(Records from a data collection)
- - - -

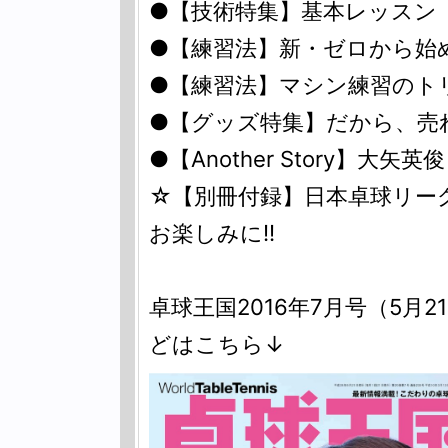
●【技術特集】基本レッスン〈v
●【練習法】新・ゼロから始
●【練習法】マシン練習のトリセ
●【グッズ特集】だから、売れる
●【Another Story】大矢
☆【別冊付録】日本卓球リー
お楽しみに!!
卓球王国2016年7月号（5月
どはこちら↓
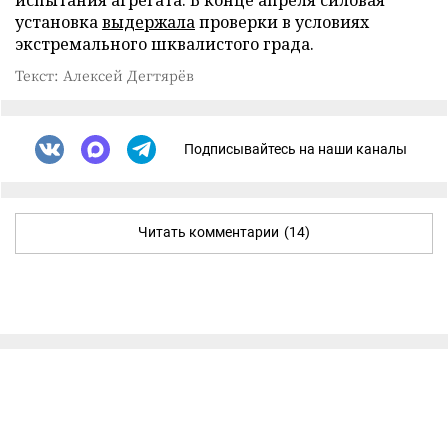
установка
выдержала
проверки в условиях
экстремального шквалистого града.
Текст: Алексей Дегтярёв
Подписывайтесь на наши каналы
Читать комментарии
(14)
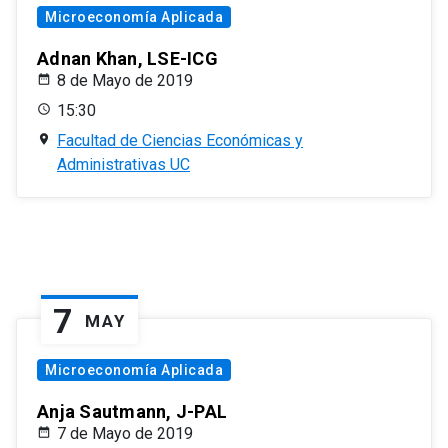
Microeconomía Aplicada
Adnan Khan, LSE-ICG
8 de Mayo de 2019
15:30
Facultad de Ciencias Económicas y
Administrativas UC
7
MAY
Microeconomía Aplicada
Anja Sautmann, J-PAL
7 de Mayo de 2019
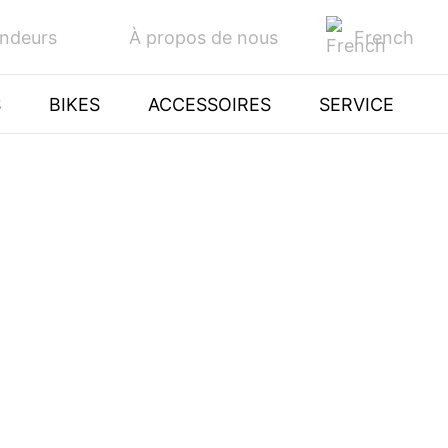
French
endeurs
À propos de nous
S
BIKES
ACCESSOIRES
SERVICE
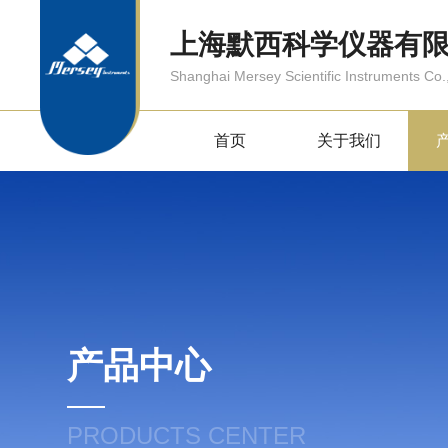
上海默西科学仪器有
Shanghai Mersey Scientific Instruments Co.,
首页
关于我们
产品中心
PRODUCTS CENTER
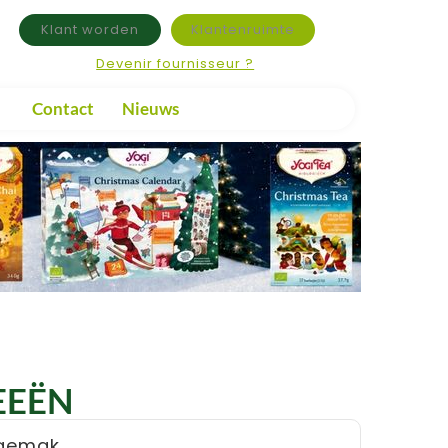
Klant worden
Klantenruimte
Devenir fournisseur ?
Contact
Nieuws
EEËN
gemak.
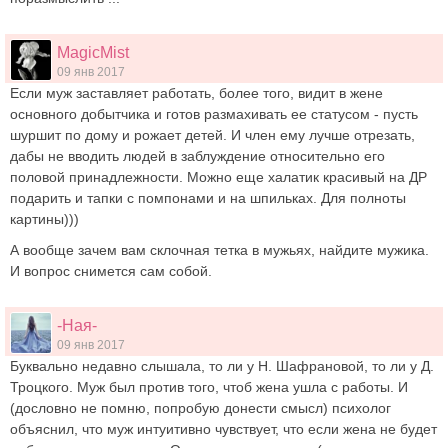
MagicMist
09 янв 2017
Если муж заставляет работать, более того, видит в жене
основного добытчика и готов размахивать ее статусом - пусть
шуршит по дому и рожает детей. И член ему лучше отрезать,
дабы не вводить людей в заблуждение относительно его
половой принадлежности. Можно еще халатик красивый на ДР
подарить и тапки с помпонами и на шпильках. Для полноты
картины)))
А вообще зачем вам склочная тетка в мужьях, найдите мужика.
И вопрос снимется сам собой.
-Ная-
09 янв 2017
Буквально недавно слышала, то ли у Н. Шафрановой, то ли у Д.
Троцкого. Муж был против того, чтоб жена ушла с работы. И
(дословно не помню, попробую донести смысл) психолог
объяснил, что муж интуитивно чувствует, что если жена не будет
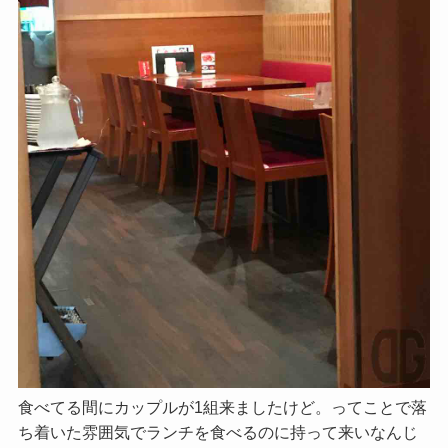
食べてる間にカップルが1組来ましたけど。ってことで落
ち着いた雰囲気でランチを食べるのに持って来いなんじ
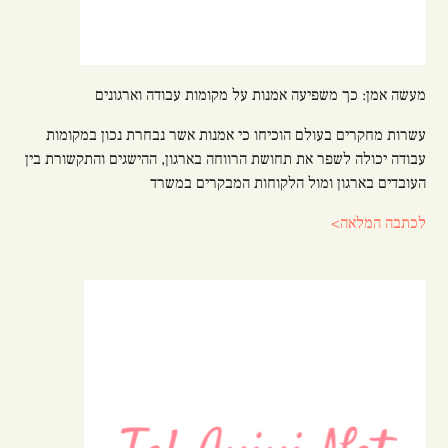
מעשה אמן: כך משפיעה אמנות על מקומות עבודה וארגונים
עשרות מחקרים בעולם הוכיחו כי אמנות אשר נבחרת נכון במקומות
עבודה יכולה לשפר את תחושת הרווחה בארגון, ההישגים והתקשורת בין
העובדים בארגון ומול הלקוחות המבקרים במשרד
לכתבה המלאה>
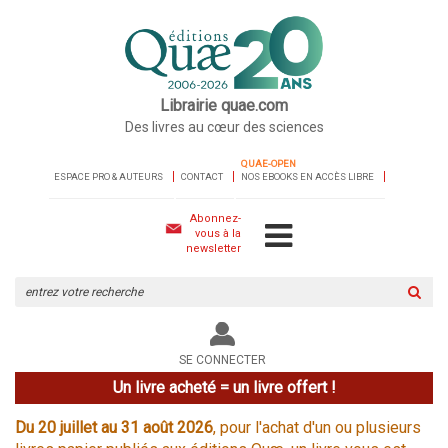
Librairie quae.com
Des livres au cœur des sciences
QUAE-OPEN
ESPACE PRO & AUTEURS
CONTACT
NOS EBOOKS EN ACCÈS LIBRE
Abonnez-
vous à la
newsletter
Rechercher
sur
le
site
SE CONNECTER
Un livre acheté = un livre offert !
Du 20 juillet au 31 août 2026
, pour l'achat d'un ou plusieurs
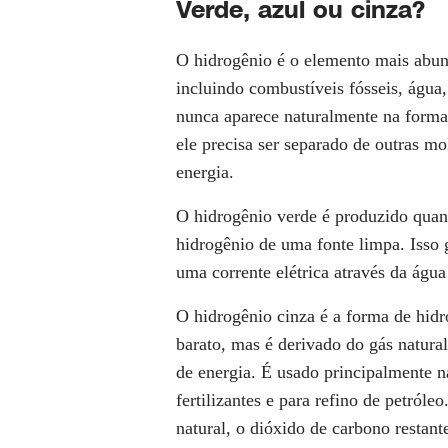
Verde, azul ou cinza?
O hidrogênio é o elemento mais abun
incluindo combustíveis fósseis, águ
nunca aparece naturalmente na forma 
ele precisa ser separado de outras 
energia.
O hidrogênio verde é produzido quand
hidrogênio de uma fonte limpa. Isso 
uma corrente elétrica através da água
O hidrogênio cinza é a forma de hid
barato, mas é derivado do gás natura
de energia. É usado principalmente n
fertilizantes e para refino de petról
natural, o dióxido de carbono restant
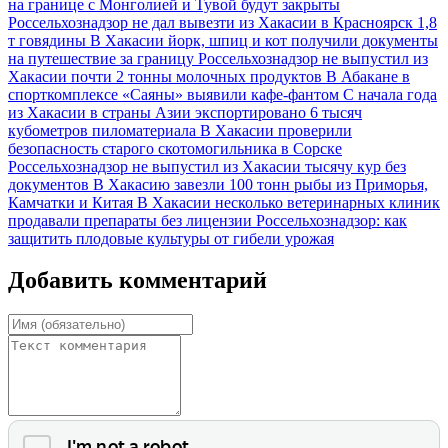
на границе с Монголией и Тувой будут закрыты
Россельхознадзор не дал вывезти из Хакасии в Красноярск 1,8
т говядины
В Хакасии йорк, шпиц и кот получили документы
на путешествие за границу
Россельхознадзор не выпустил из
Хакасии почти 2 тонны молочных продуктов
В Абакане в
спорткомплексе «Саяны» выявили кафе-фантом
С начала года
из Хакасии в страны Азии экспортировано 6 тысяч
кубометров пиломатериала
В Хакасии проверили
безопасность старого скотомогильника в Сорске
Россельхознадзор не выпустил из Хакасии тысячу кур без
документов
В Хакасию завезли 100 тонн рыбы из Приморья,
Камчатки и Китая
В Хакасии несколько ветеринарных клиник
продавали препараты без лицензии
Россельхознадзор: как
защитить плодовые культуры от гибели урожая
Добавить комментарий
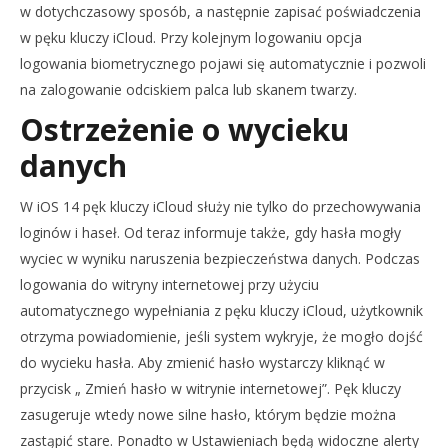
w dotychczasowy sposób, a następnie zapisać poświadczenia
w pęku kluczy iCloud. Przy kolejnym logowaniu opcja
logowania biometrycznego pojawi się automatycznie i pozwoli
na zalogowanie odciskiem palca lub skanem twarzy.
Ostrzeżenie o wycieku
danych
W iOS 14 pęk kluczy iCloud służy nie tylko do przechowywania
loginów i haseł. Od teraz informuje także, gdy hasła mogły
wyciec w wyniku naruszenia bezpieczeństwa danych. Podczas
logowania do witryny internetowej przy użyciu
automatycznego wypełniania z pęku kluczy iCloud, użytkownik
otrzyma powiadomienie, jeśli system wykryje, że mogło dojść
do wycieku hasła. Aby zmienić hasło wystarczy kliknąć w
przycisk „ Zmień hasło w witrynie internetowej”. Pęk kluczy
zasugeruje wtedy nowe silne hasło, którym będzie można
zastąpić stare. Ponadto w Ustawieniach będą widoczne alerty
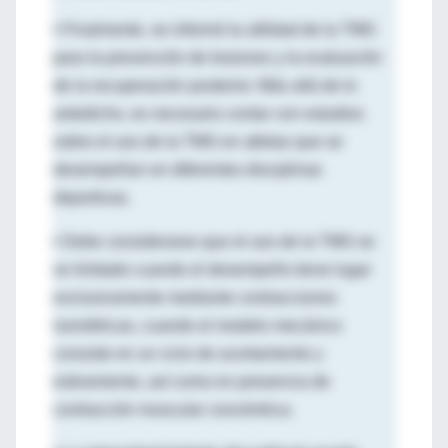
•
Finalmente, se informó la utilidad de la TMG
para la prevención de lesiones y la evaluación
de la recuperación posterior. Más allá de lo
antedicho, es necesario contar con estudios
sobre el uso de la TMG en atletas que se
desempeñan en diferentes disciplinas
deportivas.
•
Debe considerarse que el uso de la TMG se
ve limitado cuando el desempeño tiene lugar
exclusivamente mediante contracciones
isométricas, cuando el modelo mecánico
consiste en un ciclo de acortamiento y
estiramiento, así como en presencia de
contracción muscular concéntrica.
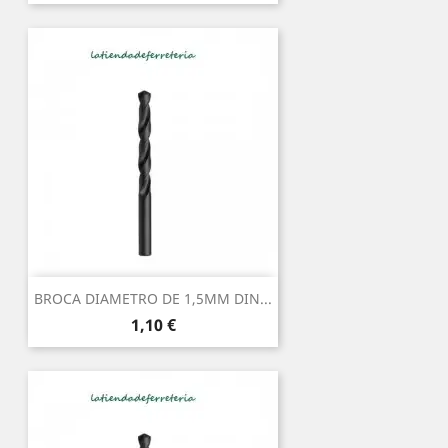
BROCA DIAMETRO DE 1,5MM DIN...
Precio
1,10 €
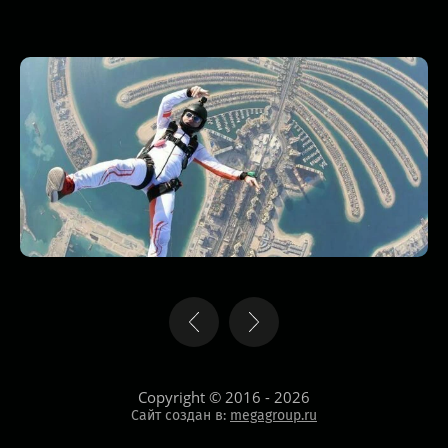
Copyright © 2016 - 2026
Сайт создан в:
megagroup.ru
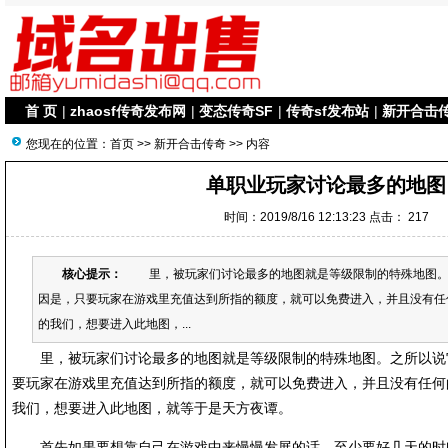
首 页
|
zhaosf传奇发布网
|
变态传奇SF
|
传奇sf发布站
|
新开合击
您现在的位置：
首页
>>
新开合击传奇
>> 内容
单职业玩家讨论最多的地图
时间：2019/8/16 12:13:23 点击：
217
核心提示：
里，被玩家们讨论最多的地图就是等级限制的特殊地图。
因是，只要玩家在游戏里充值达到所指的额度，就可以免费进入，并且没有任
的我们，想要进入此地图，...
里，被玩家们讨论最多的地图就是等级限制的特殊地图。之所以说
要玩家在游戏里充值达到所指的额度，就可以免费进入，并且没有任何
我们，想要进入此地图，就等于是天方夜谭。
首先如果要想靠自己在游戏中来慢慢发展的话，至少要好几天的时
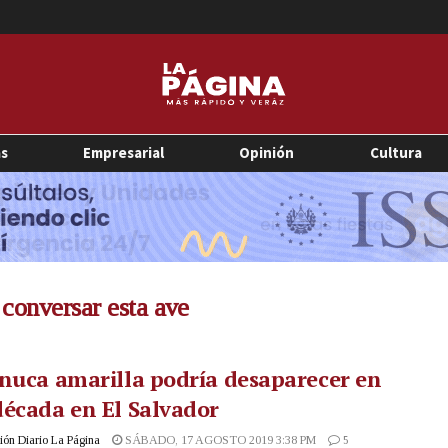
as
Empresarial
Opinión
Cultura
 conversar esta ave
nuca amarilla podría desaparecer en
écada en El Salvador
ón Diario La Página
SÁBADO, 17 AGOSTO 2019 3:38 PM
5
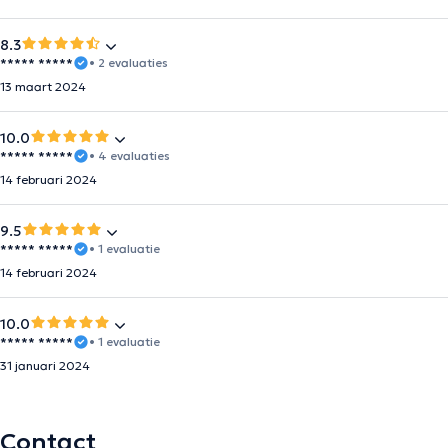
8.3
***** *****
• 2 evaluaties
13 maart 2024
10.0
***** *****
• 4 evaluaties
14 februari 2024
9.5
***** *****
• 1 evaluatie
14 februari 2024
10.0
***** *****
• 1 evaluatie
31 januari 2024
Contact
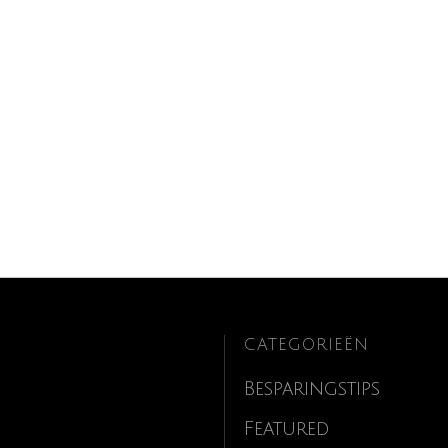
CATEGORIEËN
Besparingstips
Featured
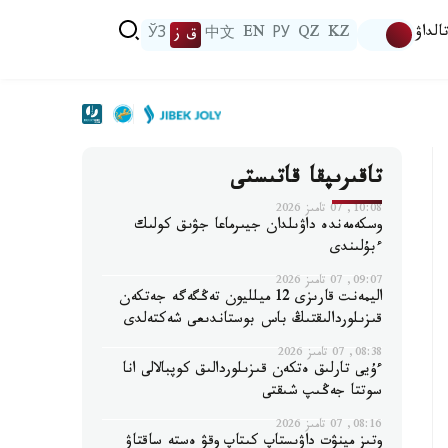
الداۋ
KZ
QZ
РУ
EN
中文
ق ز
ЎЗ
تاقىرىپقا قاتىستى
10:08, 07 تامىز 2026
وسكەمەندە داۋىلدان جيىرماعا جۋىق كولىك
ءبۇلىندى
09:07, 07 تامىز 2026
اليمەنت قارىزى 12 ميلليون تەڭگەگە جەتكەن
قىزىلوردالىقتىڭ باس بوستاندىعى شەكتەلدى
08:38, 07 تامىز 2026
ءۇيى تارلىق ەتكەن قىزىلوردالىق كوپبالالى انا
سوتتا جەڭىپ شىقتى
08:16, 07 تامىز 2026
وتىز مينۋت داۋىستاپ كىتاپ وقۋ ەستە ساقتاۋ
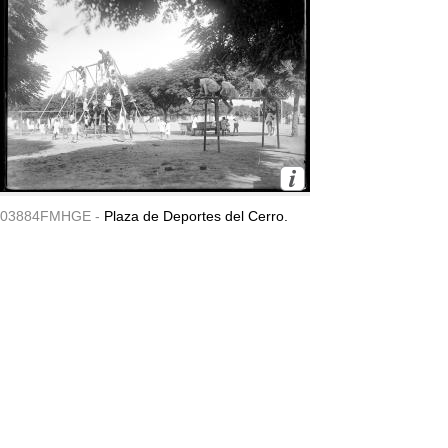
03884FMHGE -
Plaza de Deportes del Cerro.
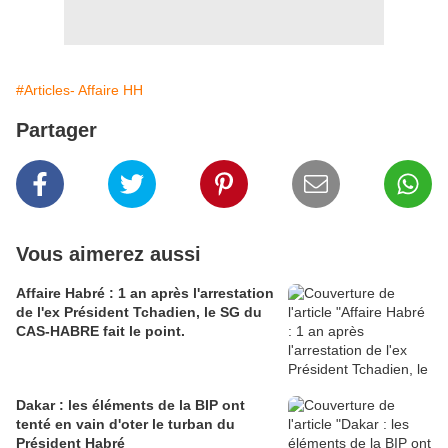
#Articles- Affaire HH
Partager
Vous aimerez aussi
Affaire Habré : 1 an après l'arrestation
de l'ex Président Tchadien, le SG du
CAS-HABRE fait le point.
Dakar : les éléments de la BIP ont
tenté en vain d'oter le turban du
Président Habré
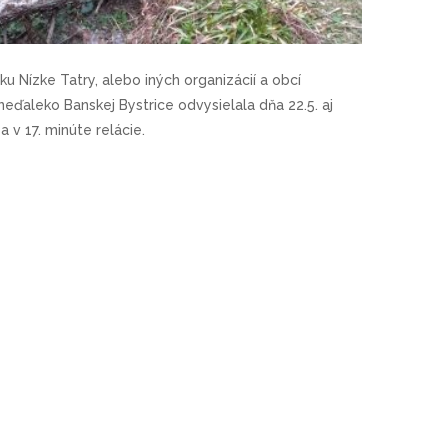
u Nízke Tatry, alebo iných organizácií a obcí
eďaleko Banskej Bystrice odvysielala dňa 22.5. aj
 v 17. minúte relácie.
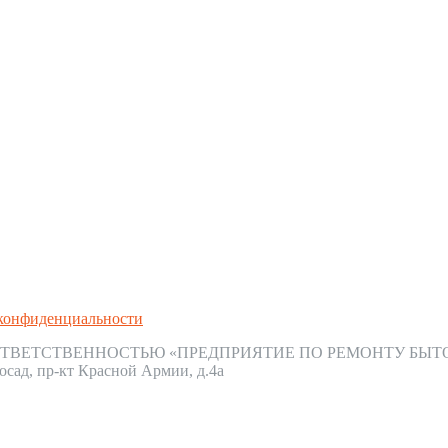
конфиденциальности
ТВЕТСТВЕННОСТЬЮ «ПРЕДПРИЯТИЕ ПО РЕМОНТУ БЫТ
осад, пр-кт Красной Армии, д.4а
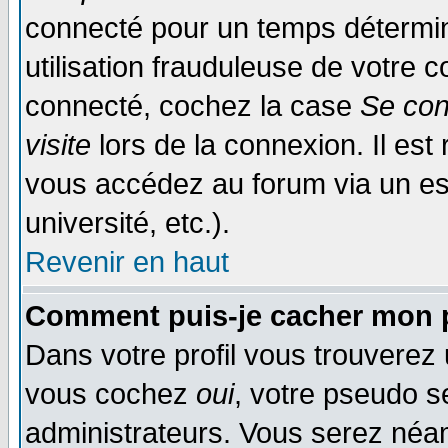
connecté pour un temps déterminé
utilisation frauduleuse de votre
connecté, cochez la case
Se con
visite
lors de la connexion. Il es
vous accédez au forum via un esp
université, etc.).
Revenir en haut
Comment puis-je cacher mon p
Dans votre profil vous trouverez
vous cochez
oui
, votre pseudo s
administrateurs. Vous serez n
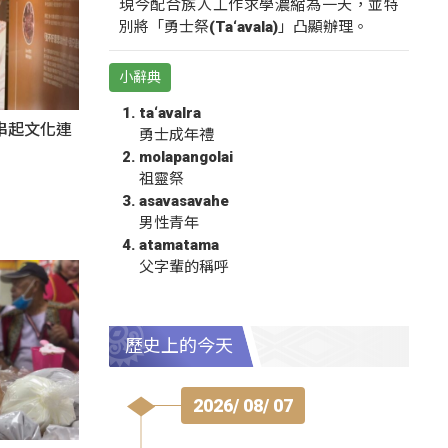
現今配合族人工作求學濃縮為一天，並特
別將「勇士祭(Ta‘avala)」凸顯辦理。
小辭典
ta‘avalra
氛串起文化連
勇士成年禮
molapangolai
祖靈祭
asavasavahe
男性青年
atamatama
父字輩的稱呼
歷史上的今天
2026/ 08/ 07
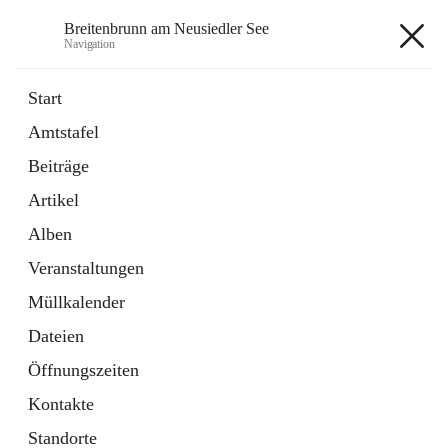
Breitenbrunn am Neusiedler See
Navigation
Breitenbrunn am Neusiedler See
Start
Amtstafel
Formulare
Beiträge
18 Schnellzugriffe
Artikel
Gemeindeservice
7 Schnellzugriffe
Alben
Veranstaltungen
+7
Müllkalender
Dateien
Öffnungszeiten
Kontakte
Hauptadresse
Standorte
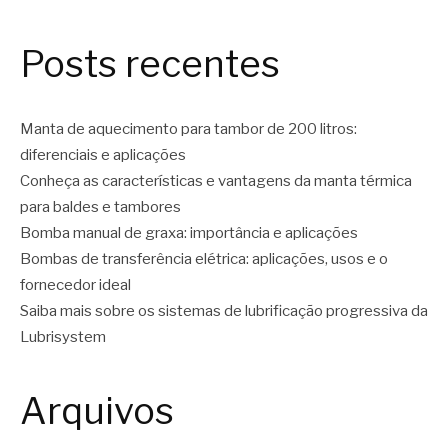
Posts recentes
Manta de aquecimento para tambor de 200 litros:
diferenciais e aplicações
Conheça as características e vantagens da manta térmica
para baldes e tambores
Bomba manual de graxa: importância e aplicações
Bombas de transferência elétrica: aplicações, usos e o
fornecedor ideal
Saiba mais sobre os sistemas de lubrificação progressiva da
Lubrisystem
Arquivos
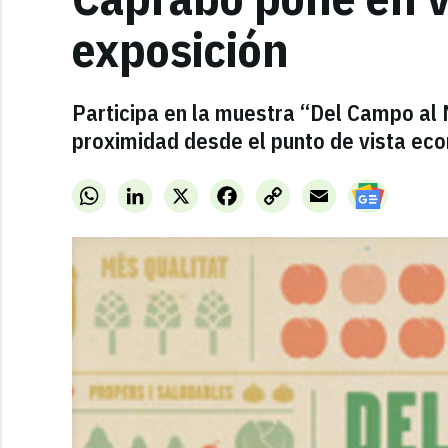
exposición
Participa en la muestra “Del Campo al M
proximidad desde el punto de vista econ
WhatsApp
LinkedIn
X
Facebook
Copy
Email
Link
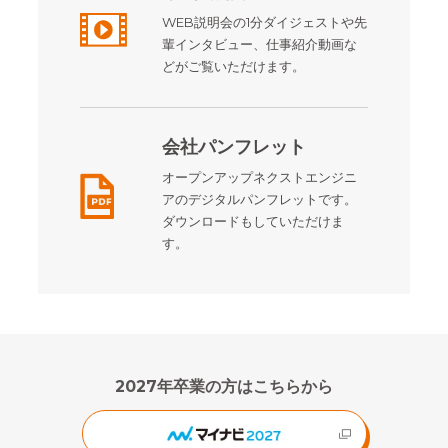
WEB説明会の1分ダイジェストや先
輩インタビュー、仕事紹介動画な
どがご覧いただけます。
会社パンフレット
オープンアップネクストエンジニ
アのデジタルパンフレットです。
ダウンロードもしていただけま
す。
2027年卒業の方はこちらから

- - - -

◆ What the task asks: All lines above with "aplicações" in them should be returned.

◆ Solution to the exercise:
diferenciais e aplicações
Bomba manual de graxa: importância e aplicações
Bombas de transferência elétrica: aplicações, usos e o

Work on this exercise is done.